Tricyclic antidepressants (TCAs) were first developed in the 1950s and became widely prescribed for depression through the 1960s-1980s, with imipramine introduced in 1957 and amitriptyline in 1961. These medications revolutionized depression treatment but were gradually replaced by SSRIs after fluoxetine's 1987 approval due to TCAs' significant side effect profile. TCAs work by inhibiting serotonin and norepinephrine reuptake, but their broader receptor interactions cause numerous adverse effects. Cardiac toxicity emerged as a major concern, with TCA overdose becoming a leading cause of fatal drug poisoning in the 1970s-1990s. The American Heart Association's 2010 guidelines specifically address TCA cardiotoxicity management, reflecting decades of clinical experience with these dangerous but historically important medications.

How It Works

TCAs cause arrhythmias through four primary mechanisms working simultaneously. First, they block fast sodium channels in cardiac myocytes, slowing phase 0 depolarization and ventricular conduction, which manifests as QRS widening on ECG. This sodium channel blockade is concentration-dependent and creates a type Ia antiarrhythmic effect that paradoxically causes arrhythmias at toxic levels. Second, TCAs inhibit delayed rectifier potassium channels (IKr), prolonging cardiac repolarization and the QT interval, increasing risk of torsades de pointes. Third, they block alpha-1 adrenergic receptors, causing peripheral vasodilation and hypotension that reduces coronary perfusion. Fourth, their anticholinergic properties increase heart rate through vagolytic effects, while also causing sinus tachycardia. These combined effects create a perfect storm for arrhythmogenesis, particularly in overdose situations where plasma concentrations exceed therapeutic levels by 10-100 times.

Why It Matters

TCA-induced arrhythmias remain clinically significant despite decreased prescribing because these medications are still used for neuropathic pain, migraine prevention, and treatment-resistant depression.
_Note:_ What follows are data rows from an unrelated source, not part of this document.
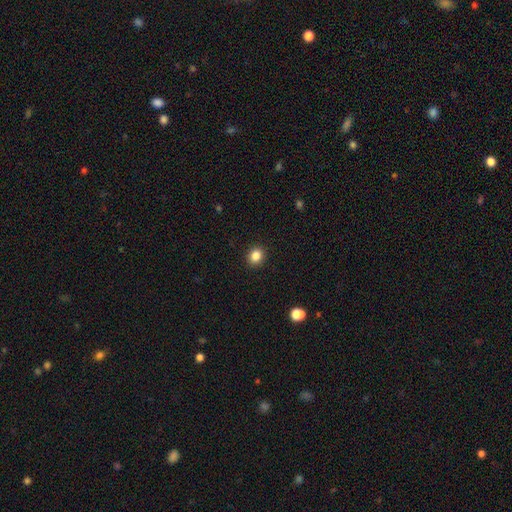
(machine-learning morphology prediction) A smooth galaxy with no disk features (85%) that is round (73%). Merging: none (92%).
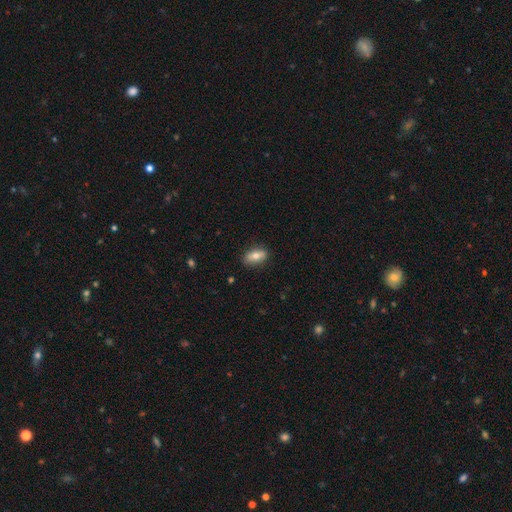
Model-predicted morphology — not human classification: A smooth galaxy with no disk features (73%) that is in between round and cigar-shaped (84%).

Vote fractions:
- Smooth or featured? smooth: 73% / featured or disk: 20% / star or artifact: 7%
- How rounded? in between: 84% / cigar-shaped: 10% / round: 5%
- Merging? none: 86% / minor disturbance: 11% / major disturbance: 2% / merger: 1%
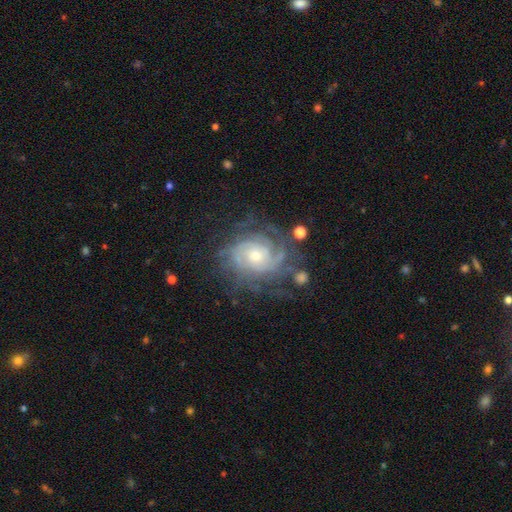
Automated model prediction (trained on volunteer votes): Smooth or featured? Predicted: featured or disk (p=0.86). Edge-on disk? Predicted: no (p=0.97). Bar? Predicted: no (p=0.75). Spiral arms? Predicted: yes (p=0.95). Spiral winding? Predicted: tight (p=0.70). Spiral arm count? Predicted: can't tell (p=0.38). Bulge size? Predicted: small (p=0.49). Merging? Predicted: none (p=0.66).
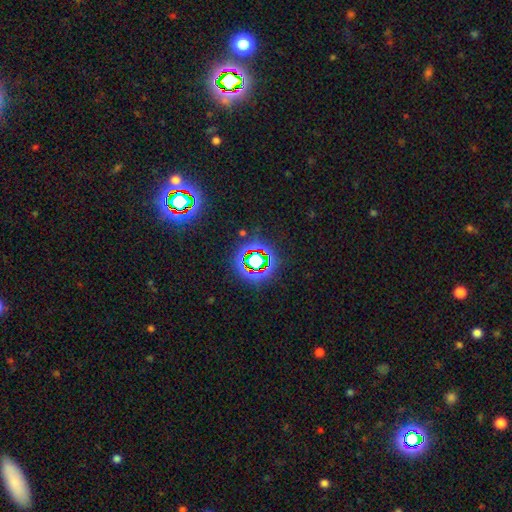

Approximately 1-2% of antidepressant prescriptions in the US are for TCAs, representing thousands of at-risk patients annually. Emergency physicians must recognize TCA toxicity quickly, as mortality rates approach 70% once cardiac arrest occurs. The development of sodium bicarbonate as a specific antidote in the 1980s reduced mortality from 15% to 2-3% by counteracting sodium channel blockade. Understanding TCA cardiotoxicity also informs safer antidepressant development and highlights the importance of therapeutic drug monitoring, with recommended plasma levels of 100-300 ng/mL for most TCAs to balance efficacy and safety.